Time seems to disappear quickly here. I am told it could be jet lag, but I honestly think it has more to do with the awe of the entire experience than the time zone difference. Even the two hour bus ride to travel two miles seems to fly by; why are others complaining? It is simple living here, peaceful and slow…I could get used to this. Although we live in America, the developed world, there is something to be said for Africa’s way of life. I have been told by many from the area, who have travelled to other countries, that the people of Africa are the happiest in the world. I would have to agree with that statement from what I have witnessed.
After a week of class, I am already exhausted and not feeling very well. Packing is slowly coming together and my brain is mush. I am super excited and a little nervous at the same time. Regardless, tomorrow will be here soon!
I look forward to the adventures of this trip. I believe that we have a great group going, with a combination of skills that will make it superb. Although most of the week has been serious business, there have been some definite highlights of fun. There have been a lot of information received this week from filming and shooting to theology and refugees in Uganda. I feel that I have a much better understanding of how the exposure triangle works on a camera and spent some time this past week shooting in manual mood. A first for me, even after the numerous photo and video courses I have taken.

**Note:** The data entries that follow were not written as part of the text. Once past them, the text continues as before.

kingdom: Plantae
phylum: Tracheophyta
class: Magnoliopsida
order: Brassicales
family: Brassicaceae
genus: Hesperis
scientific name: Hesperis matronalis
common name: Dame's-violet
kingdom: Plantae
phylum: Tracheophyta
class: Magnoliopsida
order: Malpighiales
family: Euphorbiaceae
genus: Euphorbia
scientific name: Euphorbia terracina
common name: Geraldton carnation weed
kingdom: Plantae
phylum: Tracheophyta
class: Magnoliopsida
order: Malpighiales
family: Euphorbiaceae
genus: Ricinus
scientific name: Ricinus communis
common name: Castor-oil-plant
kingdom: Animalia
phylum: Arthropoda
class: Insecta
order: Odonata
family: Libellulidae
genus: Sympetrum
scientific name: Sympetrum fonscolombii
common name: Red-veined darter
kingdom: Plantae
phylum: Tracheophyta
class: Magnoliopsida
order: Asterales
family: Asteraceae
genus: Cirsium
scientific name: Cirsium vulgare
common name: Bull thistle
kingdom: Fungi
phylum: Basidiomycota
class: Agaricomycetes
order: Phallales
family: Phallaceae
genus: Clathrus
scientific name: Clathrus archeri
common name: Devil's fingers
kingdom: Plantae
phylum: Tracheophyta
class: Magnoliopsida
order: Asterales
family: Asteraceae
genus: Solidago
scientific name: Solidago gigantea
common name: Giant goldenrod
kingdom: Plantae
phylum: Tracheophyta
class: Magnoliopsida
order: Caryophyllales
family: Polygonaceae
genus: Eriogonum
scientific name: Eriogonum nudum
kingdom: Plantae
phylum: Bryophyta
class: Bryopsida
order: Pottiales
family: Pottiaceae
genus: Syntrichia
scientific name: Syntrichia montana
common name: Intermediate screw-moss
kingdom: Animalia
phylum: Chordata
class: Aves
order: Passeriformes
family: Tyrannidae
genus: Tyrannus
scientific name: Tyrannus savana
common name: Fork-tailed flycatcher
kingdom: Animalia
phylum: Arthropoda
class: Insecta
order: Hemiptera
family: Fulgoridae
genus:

I have a few concerns, most of them are not so much related to the trip, but more to my family while I am away. The biggest concern I have directly related to the trip is the process of getting there and back. I have only flown once and never out of the country. I am also in high hopes that I wake up feeling better tomorrow, feeling sick to my stomach is not the idea way to start this trip.
I am not sure that I have been inspired from any conversation that has taken place during this first week. Perhaps because for me, inspiration leads to doing something that I would not otherwise be doing.
I chose Backpack Journalism over traditional courses because I believe it offered experiences that are beyond the abilities of traditional learning and would enhance my life. I was attracted to backpack journalism because of the many things it had to offer. Some of the things that drew me into backpack journalism are gaining course credit while studying abroad, participating in the creation of a documentary from beginning to end with a group of individuals, experiencing another country, and adding to my current skill set. I learn best from hand on experience and cannot think of a better way to do that than through the participation of an actual project; the project location is an added bonus. I feel that graduating with ‘real world’ experience will help me in my future.
I am not entirely sure what I hope to gain from the experience. I assume that I will gain much more than I could possibly imagine at this point because I have never traveled outside of the United States. I am convinced that I will gain skills working with video, knowledge about the refugees in Uganda and a new perspective of the world. I have intentionally not considered what I want from the trip because I don’t know what to expect and I am more likely to embrace whatever happens by not having preconceived notions. I typically plan things out well in advance and this trip leaves me feeling like I am standing on the edge of a cliff. It is exciting and scary at times. I look forward to the experience: good, bad, and neutral.